Senin, 7 Desember 2020 16:17

Selebaran berselrakan di jalan diduga kampanye hitam Pilkada Makassar.

FAJAR.CO.ID, MAKASSAR – Praktek kampanye hitam secara massif terjadi di masa tenang Pemilihan Wali Kota Makassar 2020 disayangkan semua pihak. Kalangan pengusaha bahkan ikut angkat bicara.

Edy Syam, penggiat perkoperasian kepada awak media, Senin (7/12/2020) menyatakan selain menciderai demokrasi, itu sangat kontraproduktif dengan berkelangsungan ekonomi daerah.

“Kampungan sekali. Masa usahanya orang dia serang. Seandainya ada sahamnya disitu, tida masalah. Dunia usaha ini harus mendapat dukungan para politisi. Bukan dibully, dan bukan menjadikannya kriminalisasi politik. Kan tidak masalah kalau pengusaha punya utang. Halal dan tidak melanggar hukum,” kata Edy.

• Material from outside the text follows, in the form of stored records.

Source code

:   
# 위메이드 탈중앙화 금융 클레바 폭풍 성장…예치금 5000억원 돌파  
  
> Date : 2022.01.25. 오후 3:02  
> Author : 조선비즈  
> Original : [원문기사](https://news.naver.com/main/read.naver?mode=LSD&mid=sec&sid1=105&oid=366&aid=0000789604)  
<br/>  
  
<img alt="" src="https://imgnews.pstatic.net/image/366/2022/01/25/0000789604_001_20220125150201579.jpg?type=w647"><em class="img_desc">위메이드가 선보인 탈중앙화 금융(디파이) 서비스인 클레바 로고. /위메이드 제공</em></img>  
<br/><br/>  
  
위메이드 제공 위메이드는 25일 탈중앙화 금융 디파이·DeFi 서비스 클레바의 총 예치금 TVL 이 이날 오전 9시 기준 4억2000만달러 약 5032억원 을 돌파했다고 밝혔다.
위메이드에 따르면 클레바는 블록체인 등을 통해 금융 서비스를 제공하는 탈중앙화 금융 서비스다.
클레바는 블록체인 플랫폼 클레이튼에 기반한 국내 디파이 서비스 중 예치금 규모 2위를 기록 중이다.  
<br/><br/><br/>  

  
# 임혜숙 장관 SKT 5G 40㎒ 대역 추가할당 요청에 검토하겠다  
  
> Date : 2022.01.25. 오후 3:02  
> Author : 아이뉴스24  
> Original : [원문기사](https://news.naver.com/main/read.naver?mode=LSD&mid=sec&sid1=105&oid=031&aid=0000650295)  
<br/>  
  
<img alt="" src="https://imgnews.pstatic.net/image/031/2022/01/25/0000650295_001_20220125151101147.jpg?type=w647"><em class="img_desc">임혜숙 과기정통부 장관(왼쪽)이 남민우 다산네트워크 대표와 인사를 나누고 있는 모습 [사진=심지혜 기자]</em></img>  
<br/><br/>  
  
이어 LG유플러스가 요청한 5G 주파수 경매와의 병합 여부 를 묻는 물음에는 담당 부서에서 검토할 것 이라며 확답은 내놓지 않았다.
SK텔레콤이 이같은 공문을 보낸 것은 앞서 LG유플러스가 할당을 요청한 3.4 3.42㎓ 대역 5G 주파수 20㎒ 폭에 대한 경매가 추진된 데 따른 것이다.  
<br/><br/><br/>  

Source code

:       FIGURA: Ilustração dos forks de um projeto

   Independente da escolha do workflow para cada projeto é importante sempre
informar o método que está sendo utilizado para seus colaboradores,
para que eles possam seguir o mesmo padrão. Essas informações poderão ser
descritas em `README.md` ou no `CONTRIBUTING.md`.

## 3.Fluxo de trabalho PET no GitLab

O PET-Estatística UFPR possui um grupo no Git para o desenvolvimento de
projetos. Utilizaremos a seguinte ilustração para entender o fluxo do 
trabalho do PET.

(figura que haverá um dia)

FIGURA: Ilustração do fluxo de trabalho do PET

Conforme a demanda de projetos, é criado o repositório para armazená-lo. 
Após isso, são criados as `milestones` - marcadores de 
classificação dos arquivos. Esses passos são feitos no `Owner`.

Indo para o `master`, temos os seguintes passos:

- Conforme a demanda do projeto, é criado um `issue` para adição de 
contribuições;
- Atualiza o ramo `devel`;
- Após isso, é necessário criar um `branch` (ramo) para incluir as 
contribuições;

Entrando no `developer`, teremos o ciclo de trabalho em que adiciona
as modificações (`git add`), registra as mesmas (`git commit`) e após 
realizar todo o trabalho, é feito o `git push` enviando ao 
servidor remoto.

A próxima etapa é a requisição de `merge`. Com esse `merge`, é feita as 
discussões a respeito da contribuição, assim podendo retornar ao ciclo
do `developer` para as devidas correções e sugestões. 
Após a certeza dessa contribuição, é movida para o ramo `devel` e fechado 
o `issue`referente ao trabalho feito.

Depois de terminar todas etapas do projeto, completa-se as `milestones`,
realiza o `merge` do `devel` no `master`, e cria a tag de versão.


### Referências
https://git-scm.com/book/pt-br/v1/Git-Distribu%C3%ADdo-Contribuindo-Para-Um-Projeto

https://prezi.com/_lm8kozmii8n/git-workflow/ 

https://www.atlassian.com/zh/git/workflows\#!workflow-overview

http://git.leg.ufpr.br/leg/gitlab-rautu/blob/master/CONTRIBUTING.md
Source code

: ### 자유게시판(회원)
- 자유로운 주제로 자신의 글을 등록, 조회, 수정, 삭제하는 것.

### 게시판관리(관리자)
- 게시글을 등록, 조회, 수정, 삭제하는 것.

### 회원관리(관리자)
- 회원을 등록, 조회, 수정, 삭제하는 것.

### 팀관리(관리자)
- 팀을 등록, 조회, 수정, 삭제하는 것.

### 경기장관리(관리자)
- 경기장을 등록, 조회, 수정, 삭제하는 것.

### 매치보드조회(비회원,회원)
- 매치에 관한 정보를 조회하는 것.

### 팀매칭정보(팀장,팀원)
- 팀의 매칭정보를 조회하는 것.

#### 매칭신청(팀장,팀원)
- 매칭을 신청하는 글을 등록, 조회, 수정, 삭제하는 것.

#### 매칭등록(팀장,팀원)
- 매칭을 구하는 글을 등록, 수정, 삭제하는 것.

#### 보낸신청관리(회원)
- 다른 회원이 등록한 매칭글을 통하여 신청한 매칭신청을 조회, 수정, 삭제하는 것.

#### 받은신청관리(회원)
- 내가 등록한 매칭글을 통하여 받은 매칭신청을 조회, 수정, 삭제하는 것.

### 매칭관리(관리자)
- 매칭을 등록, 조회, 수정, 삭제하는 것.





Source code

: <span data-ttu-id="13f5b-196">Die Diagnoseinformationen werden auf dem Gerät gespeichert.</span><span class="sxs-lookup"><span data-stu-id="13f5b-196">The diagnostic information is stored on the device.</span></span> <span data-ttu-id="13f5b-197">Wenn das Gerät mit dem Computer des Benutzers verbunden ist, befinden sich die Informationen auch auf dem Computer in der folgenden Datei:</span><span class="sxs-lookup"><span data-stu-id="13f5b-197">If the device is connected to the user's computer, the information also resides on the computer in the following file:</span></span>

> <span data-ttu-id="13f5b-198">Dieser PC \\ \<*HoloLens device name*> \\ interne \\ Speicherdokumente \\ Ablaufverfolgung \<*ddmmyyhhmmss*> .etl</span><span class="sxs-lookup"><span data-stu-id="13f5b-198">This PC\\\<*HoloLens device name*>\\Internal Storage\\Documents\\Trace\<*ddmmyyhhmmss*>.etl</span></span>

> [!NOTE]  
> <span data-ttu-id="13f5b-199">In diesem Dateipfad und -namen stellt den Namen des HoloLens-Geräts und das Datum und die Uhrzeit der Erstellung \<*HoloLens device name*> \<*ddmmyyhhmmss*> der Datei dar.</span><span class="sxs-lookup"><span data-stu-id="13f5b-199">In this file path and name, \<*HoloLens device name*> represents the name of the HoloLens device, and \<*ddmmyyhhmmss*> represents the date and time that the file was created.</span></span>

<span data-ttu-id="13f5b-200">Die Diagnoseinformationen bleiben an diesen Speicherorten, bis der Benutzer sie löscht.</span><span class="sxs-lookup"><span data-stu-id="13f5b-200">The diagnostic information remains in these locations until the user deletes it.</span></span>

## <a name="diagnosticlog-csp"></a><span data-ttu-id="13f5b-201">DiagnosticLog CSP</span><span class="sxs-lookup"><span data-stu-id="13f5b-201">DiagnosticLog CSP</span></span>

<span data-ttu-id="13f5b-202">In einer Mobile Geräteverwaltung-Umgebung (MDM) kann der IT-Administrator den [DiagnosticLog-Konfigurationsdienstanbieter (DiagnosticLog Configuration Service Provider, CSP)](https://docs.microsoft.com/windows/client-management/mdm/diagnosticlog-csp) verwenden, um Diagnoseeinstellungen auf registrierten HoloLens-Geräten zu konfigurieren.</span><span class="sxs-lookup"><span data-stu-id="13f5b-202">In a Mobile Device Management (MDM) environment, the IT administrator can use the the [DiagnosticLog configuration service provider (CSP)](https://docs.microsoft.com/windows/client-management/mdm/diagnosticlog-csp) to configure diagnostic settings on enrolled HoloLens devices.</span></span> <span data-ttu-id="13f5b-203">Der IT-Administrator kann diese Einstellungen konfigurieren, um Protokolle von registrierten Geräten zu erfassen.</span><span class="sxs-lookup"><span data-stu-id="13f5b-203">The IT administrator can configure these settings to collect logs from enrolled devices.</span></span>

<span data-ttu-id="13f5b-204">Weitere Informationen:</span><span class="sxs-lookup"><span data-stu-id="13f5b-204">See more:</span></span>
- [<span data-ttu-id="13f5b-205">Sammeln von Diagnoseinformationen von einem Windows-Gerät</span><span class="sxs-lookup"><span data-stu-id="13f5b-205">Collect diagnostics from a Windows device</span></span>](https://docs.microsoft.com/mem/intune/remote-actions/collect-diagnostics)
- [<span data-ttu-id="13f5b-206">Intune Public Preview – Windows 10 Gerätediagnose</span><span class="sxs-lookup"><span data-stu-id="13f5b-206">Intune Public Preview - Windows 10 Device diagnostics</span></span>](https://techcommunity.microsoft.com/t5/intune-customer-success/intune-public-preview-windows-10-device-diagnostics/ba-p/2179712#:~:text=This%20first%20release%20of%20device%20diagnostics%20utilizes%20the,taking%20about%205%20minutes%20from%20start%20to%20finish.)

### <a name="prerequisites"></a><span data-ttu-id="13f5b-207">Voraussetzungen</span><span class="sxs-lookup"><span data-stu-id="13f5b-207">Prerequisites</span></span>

Selebaran yang menyerang pasangan calon Wali Kota dan Wakil Wali Kota Makassar, Munafri Arifuddin-Abd Rahman Bando (Appi-Rahman), tersebar luas di beberapa titik di Makassar, Senin (7/12/2020) dini hari.

Konten selebaran memuat narasi atau kata-kata yang buruk, tanpa dasar tentang Appi-Rahman, yang berkesan sebagai ujaran kebencian, penghinaan, penistaan, yang ditujukan kepada pasangan calon nomor urut 2 itu. Selebaran ini didapatkan tersebar di sejumlah lokasi. Sejumlah rekaman CCTV dilempar dari kendaraan bermotor.

Praktik Nista

Sementara itu, Jubir tim Appi-Rahman saat sesi konfrensi pers, mengutuk aksi tak terpuji itu.

“Ini adalah praktek-praktek berdemokrasi, berpilkada yang paling nista, dan ini juga praktek paling primitif,” kecam Fadli Noor, Senin (7/12/2020) siang.